• [What the exercise asks] I'd like the entire listing output verbatim, apart from the pictures.

*** Begin section ***

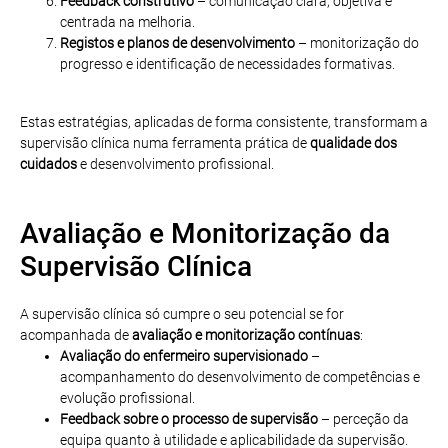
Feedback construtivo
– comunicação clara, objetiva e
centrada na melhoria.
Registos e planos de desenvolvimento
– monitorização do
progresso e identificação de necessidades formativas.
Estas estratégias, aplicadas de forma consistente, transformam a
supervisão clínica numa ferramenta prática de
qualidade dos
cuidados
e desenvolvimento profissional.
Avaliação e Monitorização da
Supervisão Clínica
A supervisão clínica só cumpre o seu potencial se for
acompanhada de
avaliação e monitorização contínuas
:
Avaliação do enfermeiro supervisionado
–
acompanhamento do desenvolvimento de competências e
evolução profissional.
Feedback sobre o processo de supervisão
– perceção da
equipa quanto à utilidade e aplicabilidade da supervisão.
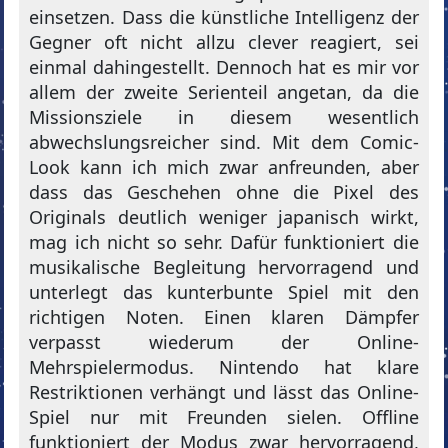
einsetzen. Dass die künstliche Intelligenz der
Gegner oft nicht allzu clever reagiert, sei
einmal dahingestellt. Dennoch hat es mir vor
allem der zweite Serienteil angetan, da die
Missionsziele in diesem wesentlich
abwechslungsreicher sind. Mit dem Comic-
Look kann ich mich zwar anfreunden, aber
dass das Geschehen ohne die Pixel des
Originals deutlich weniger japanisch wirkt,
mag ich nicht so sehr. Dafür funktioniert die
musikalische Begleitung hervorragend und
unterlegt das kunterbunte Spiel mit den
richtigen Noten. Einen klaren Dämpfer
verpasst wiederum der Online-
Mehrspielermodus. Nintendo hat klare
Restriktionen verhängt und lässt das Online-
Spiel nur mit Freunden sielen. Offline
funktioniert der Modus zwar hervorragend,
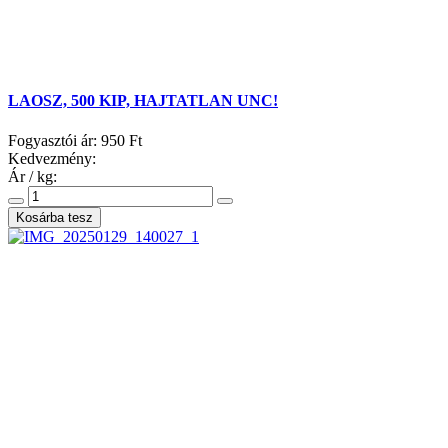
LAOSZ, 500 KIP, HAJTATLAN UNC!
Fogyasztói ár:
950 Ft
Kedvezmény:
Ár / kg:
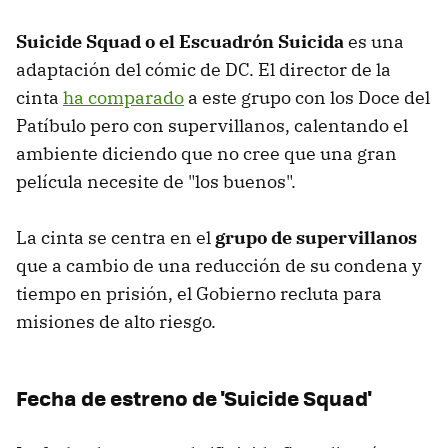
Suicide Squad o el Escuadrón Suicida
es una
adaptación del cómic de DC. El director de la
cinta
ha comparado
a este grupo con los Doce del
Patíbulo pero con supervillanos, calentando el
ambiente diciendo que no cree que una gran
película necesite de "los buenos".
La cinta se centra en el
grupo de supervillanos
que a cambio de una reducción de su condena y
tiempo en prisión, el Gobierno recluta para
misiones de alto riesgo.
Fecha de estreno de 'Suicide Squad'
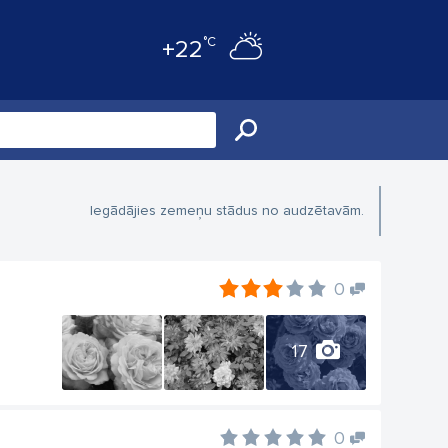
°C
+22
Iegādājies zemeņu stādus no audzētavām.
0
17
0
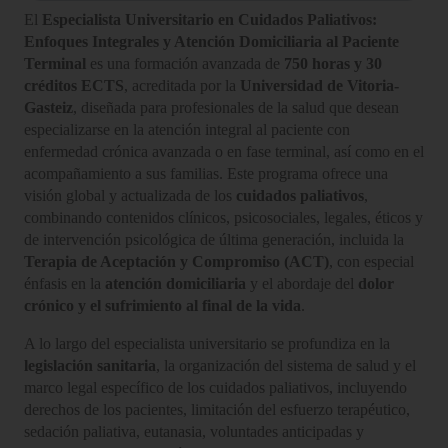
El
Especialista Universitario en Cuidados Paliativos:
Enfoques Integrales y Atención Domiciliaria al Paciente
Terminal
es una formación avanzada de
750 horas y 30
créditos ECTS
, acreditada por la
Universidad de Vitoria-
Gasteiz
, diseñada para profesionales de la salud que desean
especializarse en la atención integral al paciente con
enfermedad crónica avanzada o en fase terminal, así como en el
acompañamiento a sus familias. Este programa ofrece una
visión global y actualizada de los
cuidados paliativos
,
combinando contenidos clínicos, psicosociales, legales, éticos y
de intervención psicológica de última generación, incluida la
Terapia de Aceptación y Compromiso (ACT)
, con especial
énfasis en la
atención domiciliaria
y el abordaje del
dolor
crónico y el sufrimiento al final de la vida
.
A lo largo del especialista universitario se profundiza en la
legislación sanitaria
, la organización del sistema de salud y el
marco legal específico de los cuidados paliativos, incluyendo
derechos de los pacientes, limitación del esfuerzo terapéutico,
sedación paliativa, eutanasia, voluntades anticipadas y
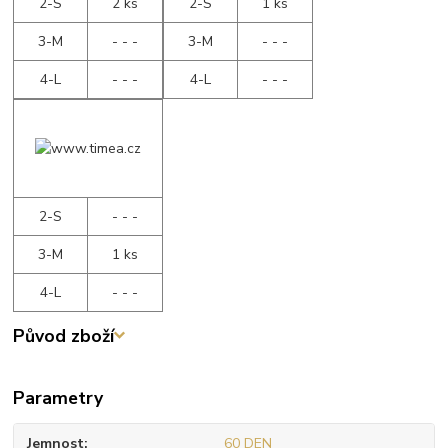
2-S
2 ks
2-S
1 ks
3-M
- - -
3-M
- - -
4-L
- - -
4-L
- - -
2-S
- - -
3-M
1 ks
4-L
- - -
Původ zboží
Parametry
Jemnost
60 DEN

*** End section ***

• [Your solution]
Feedback construtivo
– comunicação clara, objetiva e
centrada na melhoria.
Registos e planos de desenvolvimento
– monitorização do
progresso e identificação de necessidades formativas.
Estas estratégias, aplicadas de forma consistente, transformam a
supervisão clínica numa ferramenta prática de
qualidade dos
cuidados
e desenvolvimento profissional.
Avaliação e Monitorização da
Supervisão Clínica
A supervisão clínica só cumpre o seu potencial se for
acompanhada de
avaliação e monitorização contínuas
:
Avaliação do enfermeiro supervisionado
–
acompanhamento do desenvolvimento de competências e
evolução profissional.
Feedback sobre o processo de supervisão
– perceção da
equipa quanto à utilidade e aplicabilidade da supervisão.
einsetzen. Dass die künstliche Intelligenz der
Gegner oft nicht allzu clever reagiert, sei
einmal dahingestellt. Dennoch hat es mir vor
allem der zweite Serienteil angetan, da die
Missionsziele in diesem wesentlich
abwechslungsreicher sind. Mit dem Comic-
Look kann ich mich zwar anfreunden, aber
dass das Geschehen ohne die Pixel des
Originals deutlich weniger japanisch wirkt,
mag ich nicht so sehr. Dafür funktioniert die
musikalische Begleitung hervorragend und
unterlegt das kunterbunte Spiel mit den
richtigen Noten. Einen klaren Dämpfer
verpasst wiederum der Online-
Mehrspielermodus. Nintendo hat klare
Restriktionen verhängt und lässt das Online-
Spiel nur mit Freunden sielen. Offline
funktioniert der Modus zwar hervorragend,
LAOSZ, 500 KIP, HAJTATLAN UNC!
Fogyasztói ár:
950 Ft
Kedvezmény:
Ár / kg:
Suicide Squad o el Escuadrón Suicida
es una
adaptación del cómic de DC. El director de la
cinta
ha comparado
a este grupo con los Doce del
Patíbulo pero con supervillanos, calentando el
ambiente diciendo que no cree que una gran
película necesite de "los buenos".
La cinta se centra en el
grupo de supervillanos
que a cambio de una reducción de su condena y
tiempo en prisión, el Gobierno recluta para
misiones de alto riesgo.
Fecha de estreno de 'Suicide Squad'
°C
+22
Iegādājies zemeņu stādus no audzētavām.
0
17
0
El
Especialista Universitario en Cuidados Paliativos:
Enfoques Integrales y Atención Domiciliaria al Paciente
Terminal
es una formación avanzada de
750 horas y 30
créditos ECTS
, acreditada por la
Universidad de Vitoria-
Gasteiz
, diseñada para profesionales de la salud que desean
especializarse en la atención integral al paciente con
enfermedad crónica avanzada o en fase terminal, así como en el
acompañamiento a sus familias. Este programa ofrece una
visión global y actualizada de los
cuidados paliativos
,
combinando contenidos clínicos, psicosociales, legales, éticos y
de intervención psicológica de última generación, incluida la
Terapia de Aceptación y Compromiso (ACT)
, con especial
énfasis en la
atención domiciliaria
y el abordaje del
dolor
crónico y el sufrimiento al final de la vida
.
A lo largo del especialista universitario se profundiza en la
legislación sanitaria
, la organización del sistema de salud y el
marco legal específico de los cuidados paliativos, incluyendo
derechos de los pacientes, limitación del esfuerzo terapéutico,
sedación paliativa, eutanasia, voluntades anticipadas y
2-S
2 ks
2-S
1 ks
3-M
- - -
3-M
- - -
4-L
- - -
4-L
- - -
2-S
- - -
3-M
1 ks
4-L
- - -
Původ zboží
Parametry
Jemnost
60 DEN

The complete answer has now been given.